Definition and Examples of Cost Allocation
Cost allocation is a method used to assess the costs associated with cost objects in specific categories within a business. Cost objects might include a product or service you sell, a particular department within your company, or the costs of dealing with a supplier.
Cost allocation is not just for large corporations looking to reduce expenses. Small business owners can greatly benefit from cost allocation; you get a more detailed look into the actual costs associated with your business, which allows you to assess prices better and increase your profitability.
For example, you might want to determine the costs of dealing with one of your suppliers, so you’d add up all of the associated costs.
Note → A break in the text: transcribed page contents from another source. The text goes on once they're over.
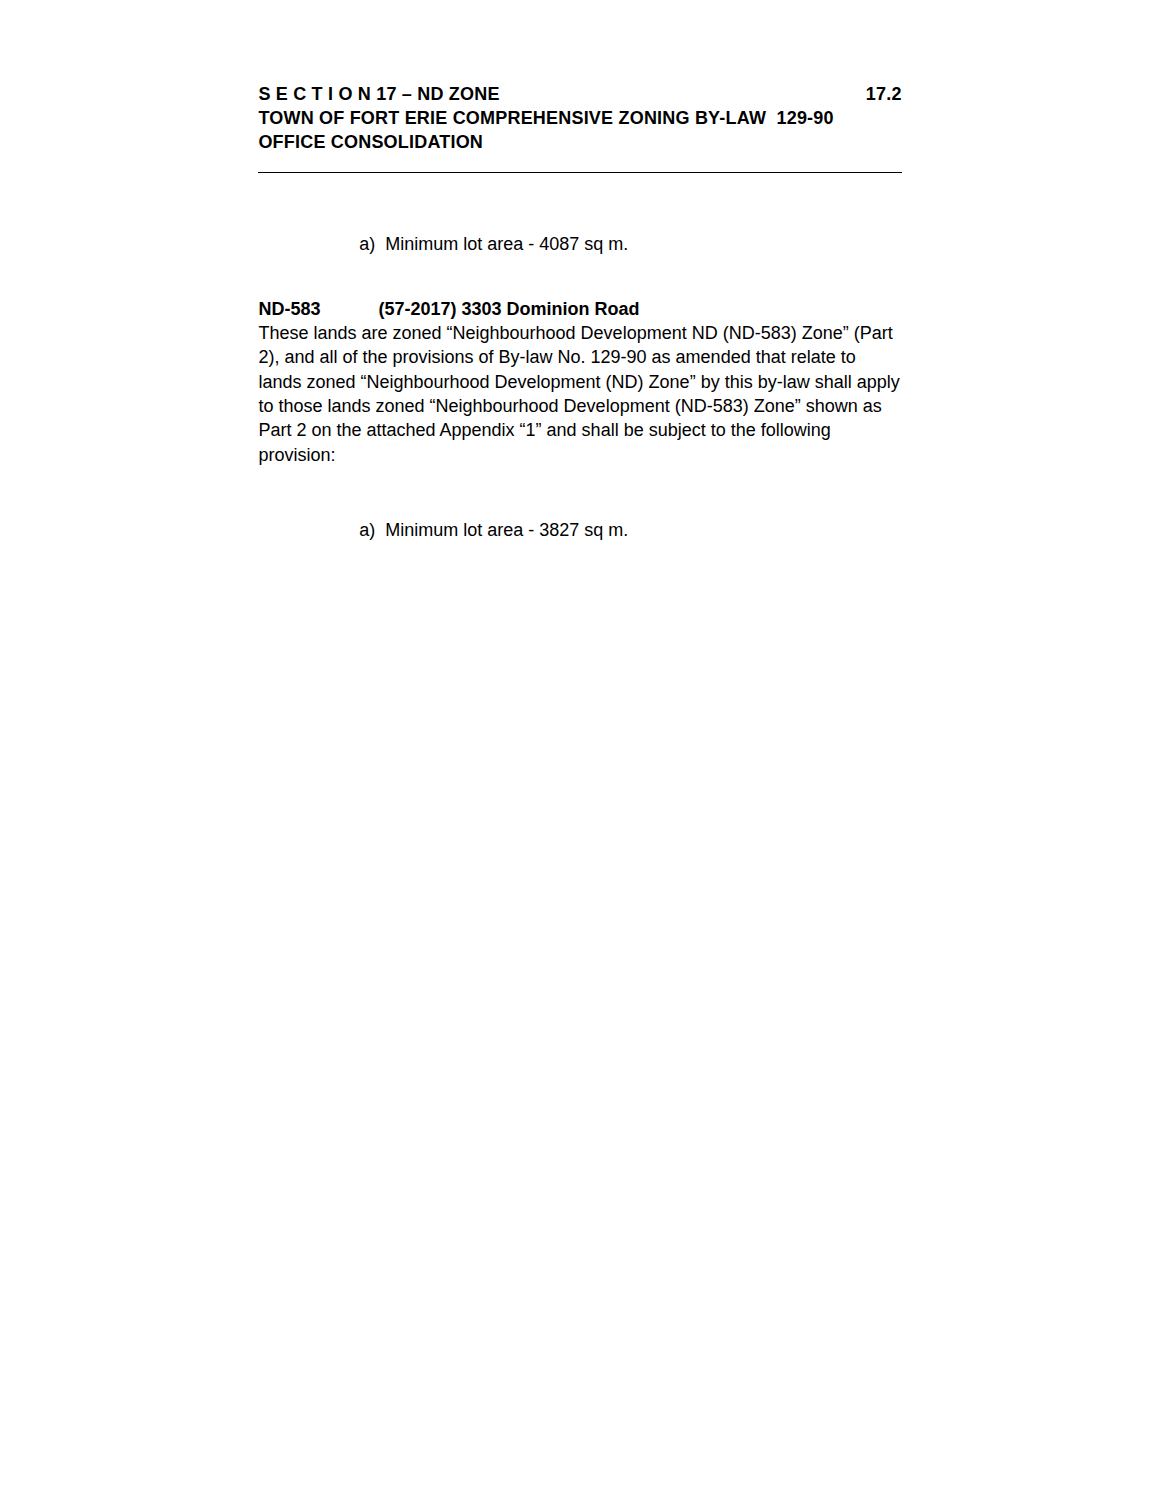S E C T I O N 17 – ND ZONE
TOWN OF FORT ERIE COMPREHENSIVE ZONING BY-LAW 129-90
OFFICE CONSOLIDATION
17.2
a) Minimum lot area - 4087 sq m.
ND-583(57-2017) 3303 Dominion Road
These lands are zoned “Neighbourhood Development ND (ND-583) Zone” (Part 2), and all of the provisions of By-law No. 129-90 as amended that relate to lands zoned “Neighbourhood Development (ND) Zone” by this by-law shall apply to those lands zoned “Neighbourhood Development (ND-583) Zone” shown as Part 2 on the attached Appendix “1” and shall be subject to the following provision:
a) Minimum lot area - 3827 sq m.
These costs can include everything from the phone calls you make to the time spent dealing with issues caused by them. Additionally, you could count how much you pay for the supplies you get from them.
How Cost Allocation Works
Cost allocation essentially works by assigning costs to smaller areas within the overall business so that you can view profits or losses at a more granular level. When you use cost allocation, you might discover that your true production cost per unit is higher than expected.
It’s important to remember that cost objects will vary depending on your business and industry.
That means you might consider increasing prices to maintain a specific profit margin. On the opposite end of the spectrum, you may decide to scrap a product that turned out to be a money pit.
To accurately calculate cost allocation, you must first identify the cost object, then begin to assess the actual cost.
Spreading costs is not an exact science when it comes to cost objects. Some ways to allocate costs are based on units manufactured, square footage, number of hours, headcount, or usage.
Let’s say you have a building with a photography studio on the first floor and a salon on the second floor; you’ll use square footage as your cost object. The salon is 2,000 square feet, and the studio is 1,000 square feet. The total rent for the building is $6,000 per month. To allocate rent between the two spaces, you would first divide the total rent by the total square footage of the building:
$6,000 (overall rent) ÷ 3,000 sq. ft. (total space) = $2 per sq. ft.
Second, you’ll want to calculate the rent for the photography studio:
$2 (price per sq. ft.) x 1,000 (studio sq. ft.) = $2,000
Third, you can calculate the rent for the salon:
$2 (price per sq. ft.) x 2,000 (salon sq. ft.) = $4,000
Your rent per space should be $2,000 for the overhead expense of the studio and $4,000 for the overhead expense of the salon.
Other scenarios might include payroll cost allocation based on employee cost centers, or payment processing cost allocation based on transactions per location or franchise.
Cost objects can be just about anything you assign a cost to. Some examples of cost objects are jobs, payroll, departments, projects, financial systems, IT, and programs.
Types of Cost Allocation
Cost allocation is based on different types of costs that fall into one of three categories, generally speaking.
Direct costs are the easiest to assign to an identified cost object, because they are directly related. For example, a direct cost could be the labor required to produce a product or the materials used.
When you have an indirect cost, it is not attached to a specific cost object but still is necessary for the business to function. For example, common indirect costs could be security costs or administrative costs not related to a specific department.
Overhead costs—also called operating costs—are those costs associated with the day-to-day operations of your business. These accrue regardless of actual production, but still support productivity. Operating costs might include insurance, rent, and legal fees.
Costs can be fixed or variable depending on the type. A fixed cost is constant, while a variable cost can fluctuate depending on other factors.
The cost type factors into how you allocate the cost later. For example, if you were cost allocating rent, it would be allocated to overhead expenses. You would likely use the square-footage method to allocate the cost.
When allocating costs directly related to a product, you might use the units-produced allocation method to factor in overhead costs with the direct costs to create the product. This will allow you to determine better the price you should be asking.
- Cost allocation helps business owners identify areas of opportunity with their products or services.
- Cost objects can include anything you want to measure and assign a cost to, such as products, programs, projects, or even a customer.
- Ways to allocate costs include square footage, units produced, usage, and headcount.